Setelah terlelap beberapa saat, tiba-tiba aku terbangun karena rasa mual yang teramat sangat. Gegas aku berlari ke kamar kecil, memuntahkan semua isi dalam perutku, hingga tak ada lagi yang bisa keluar. Tapi mualku masih saja ada, dan rasanya aku seperti akan mengeluarkan organ perutku sendiri.

"Shania, kamu baik-baik saja?"

Tiba-tiba saja Dani ada di sampingku ia seketika memijit tengkukku, lembut. Sungguh pijitannya membuatku merasa nyaman, tapi ... aku teringat dia adalah lelaki yang paling kubenci kini.

Kuhempaskan tangannya lagi, tak peduli rasa mualku.

"Jangan sekali-sekali lagi kamu menyentuhku!" bentakku kasar.

Kenapa pula dia masih ada di rumah ini? Kukira dia sudah mendekam di penjara sana. Lalu kemana orang-orang yang semalam berkumpul begitu banyak di rumahku? Kemana mereka semua dan malah membiarkan lelaki bus*k ini berkeliaran.

"Jangan marah-marah terus, Sayang. Tak baik untuk janinmu!" ucap Dani lembut seraya mendekatiku kembali.

"Persetan dengan janin ini! Aku tak inginkan benih dari lelaki sepertimu!"

"Shania, kamu tidak boleh bicara seperti itu! Aku tahu aku bersalah. Tapi, anak itu tidak bersalah!" tegasnya. Seakan dia benar-benar peduli saja. Memuakan.

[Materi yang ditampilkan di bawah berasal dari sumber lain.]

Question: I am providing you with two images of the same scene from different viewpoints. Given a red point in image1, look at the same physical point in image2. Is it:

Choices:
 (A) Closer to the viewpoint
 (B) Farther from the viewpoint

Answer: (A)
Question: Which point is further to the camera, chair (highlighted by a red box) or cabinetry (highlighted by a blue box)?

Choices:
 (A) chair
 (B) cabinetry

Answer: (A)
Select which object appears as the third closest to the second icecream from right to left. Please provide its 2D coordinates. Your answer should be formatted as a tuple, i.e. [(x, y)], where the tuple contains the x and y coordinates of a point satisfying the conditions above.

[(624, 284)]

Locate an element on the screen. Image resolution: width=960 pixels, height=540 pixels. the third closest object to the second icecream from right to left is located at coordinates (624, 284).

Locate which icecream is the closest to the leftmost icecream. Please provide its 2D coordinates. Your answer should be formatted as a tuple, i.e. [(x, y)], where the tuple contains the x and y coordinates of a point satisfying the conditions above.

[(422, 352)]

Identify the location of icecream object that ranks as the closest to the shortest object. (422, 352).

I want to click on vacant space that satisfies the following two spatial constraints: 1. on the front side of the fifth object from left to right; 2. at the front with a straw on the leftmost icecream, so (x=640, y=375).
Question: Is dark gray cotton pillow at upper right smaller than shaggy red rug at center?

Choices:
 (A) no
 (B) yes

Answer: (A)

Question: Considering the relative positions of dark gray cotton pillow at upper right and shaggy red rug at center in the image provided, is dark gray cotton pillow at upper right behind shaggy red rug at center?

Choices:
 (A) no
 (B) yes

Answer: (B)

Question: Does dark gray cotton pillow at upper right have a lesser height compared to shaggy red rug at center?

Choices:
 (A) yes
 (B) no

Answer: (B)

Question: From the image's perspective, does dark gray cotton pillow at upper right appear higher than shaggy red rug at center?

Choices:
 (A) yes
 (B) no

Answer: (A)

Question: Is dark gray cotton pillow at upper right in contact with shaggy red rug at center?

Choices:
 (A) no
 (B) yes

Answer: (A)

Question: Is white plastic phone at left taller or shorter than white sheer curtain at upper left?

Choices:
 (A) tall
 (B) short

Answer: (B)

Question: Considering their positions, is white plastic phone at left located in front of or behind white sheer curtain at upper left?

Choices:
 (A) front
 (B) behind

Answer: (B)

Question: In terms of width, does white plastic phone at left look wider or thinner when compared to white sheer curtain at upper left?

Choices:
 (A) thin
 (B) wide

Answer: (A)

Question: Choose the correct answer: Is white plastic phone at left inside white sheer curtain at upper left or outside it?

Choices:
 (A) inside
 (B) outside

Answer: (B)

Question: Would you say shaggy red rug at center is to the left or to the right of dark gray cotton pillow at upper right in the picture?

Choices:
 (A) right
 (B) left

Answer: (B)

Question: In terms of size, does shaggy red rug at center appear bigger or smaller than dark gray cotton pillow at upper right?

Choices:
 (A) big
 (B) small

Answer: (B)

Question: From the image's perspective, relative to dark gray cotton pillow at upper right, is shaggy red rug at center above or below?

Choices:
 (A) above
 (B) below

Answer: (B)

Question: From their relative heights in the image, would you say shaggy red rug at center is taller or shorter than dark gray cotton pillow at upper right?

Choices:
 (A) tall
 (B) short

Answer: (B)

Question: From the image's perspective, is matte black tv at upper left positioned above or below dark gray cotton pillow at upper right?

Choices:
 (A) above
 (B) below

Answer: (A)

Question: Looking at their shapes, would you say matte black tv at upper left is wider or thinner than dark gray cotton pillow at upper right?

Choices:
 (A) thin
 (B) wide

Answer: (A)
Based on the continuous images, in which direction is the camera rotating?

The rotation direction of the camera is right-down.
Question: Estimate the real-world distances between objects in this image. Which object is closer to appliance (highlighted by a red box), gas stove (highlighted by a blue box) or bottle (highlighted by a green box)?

Dani masih berusaha mendekatiku. Apa yang dia inginkan sebenarnya? Aku jadi takut dia akan berbuat yang tidak-tidak padaku.

Kulihat diujung meja dapur tergelatak sebuah pisau. Langsung saja kuambil pisau itu dan kuarahkan kepadanya.

"Jangan mendekat padaku! Aku tak segan-segan menusukmu!" ancamku, bersungguh-sungguh sambil terus berusaha menggenggam pisau di tangan erat.